Students attend an app development workshop at the Bordy Theater February 16 and 17. Photo/Lu Ann Reeb

Hamad Al Badi ’16 is trying to add Mandarin and French to the three languages he currently speaks. By early summer, there may be a mobile app to help him practice with other language learners.

He will have invented it.

Al Badi, a Marketing Communications major and an Emerson Experience in Entrepreneurship (E3) minor, is one of 56 students who attended a workshop in the Bordy Theater on February 16 and 17 that taught them how they can develop their ideas into usable applications without knowing any coding or coders.

“I just like the medium of apps because of how mobile I am,” Al Badi said.

The workshop was organized by E3 Director Lu Ann Reeb, who, in the last couple of years, has seen her entrepreneurship students become more and more interested in building apps.

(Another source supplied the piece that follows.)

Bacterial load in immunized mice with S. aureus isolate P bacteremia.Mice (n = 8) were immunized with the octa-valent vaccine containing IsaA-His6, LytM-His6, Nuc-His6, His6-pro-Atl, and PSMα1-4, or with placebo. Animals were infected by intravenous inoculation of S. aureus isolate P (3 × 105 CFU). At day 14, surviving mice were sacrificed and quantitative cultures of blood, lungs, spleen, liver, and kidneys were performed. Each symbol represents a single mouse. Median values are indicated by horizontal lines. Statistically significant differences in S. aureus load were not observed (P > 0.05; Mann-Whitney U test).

“I saw it start to percolate last academic year,” Reeb said. “Then when the new cohort came in last fall, there were five or six [asking about apps] and I thought, ‘This is great, but I need to be able to help them and that’s not really my area of expertise.’”

Students learn how to build apps using ViziApps at a workshop February 16 and 17 organized by E3 Director Lu Ann Reeb. Photo/Lu Ann Reeb

So Reeb found ViziApps, a company that enables users to design and publish their own apps using a drag-and-drop platform.

George Adams, ViziApps co-founder and CEO, began the workshop with an overview of apps and what they can and cannot do, as well as types of apps and the current digital landscape.

Apps account for 86 percent of mobile use, according to Adams. Only 14 percent of mobile activity is browser-based, he said.

The two-day workshop also included tutorials on designing an app based on the intended user and building apps using the ViziApps platform.

The workshop was required for Reeb’s E3 students, but it was open to all majors within the School of Communication.

“I can think of so many applications beyond just my entrepreneurship students,” said Reeb.

Savannah Strange ’17 is a Communication Disorders major who wants to build an app for children with autism and their families. SpeechKAT (Keeping Children with Autism Thinking) would offer a series of goal-based games to help children better communicate.

Strange said she got the idea from observing children at Emerson’s Robbins Center and seeing all the possibilities for an interactive app in a clinical setting.

“I think it’s something that isn’t being used to the potential it could be,” Strange said.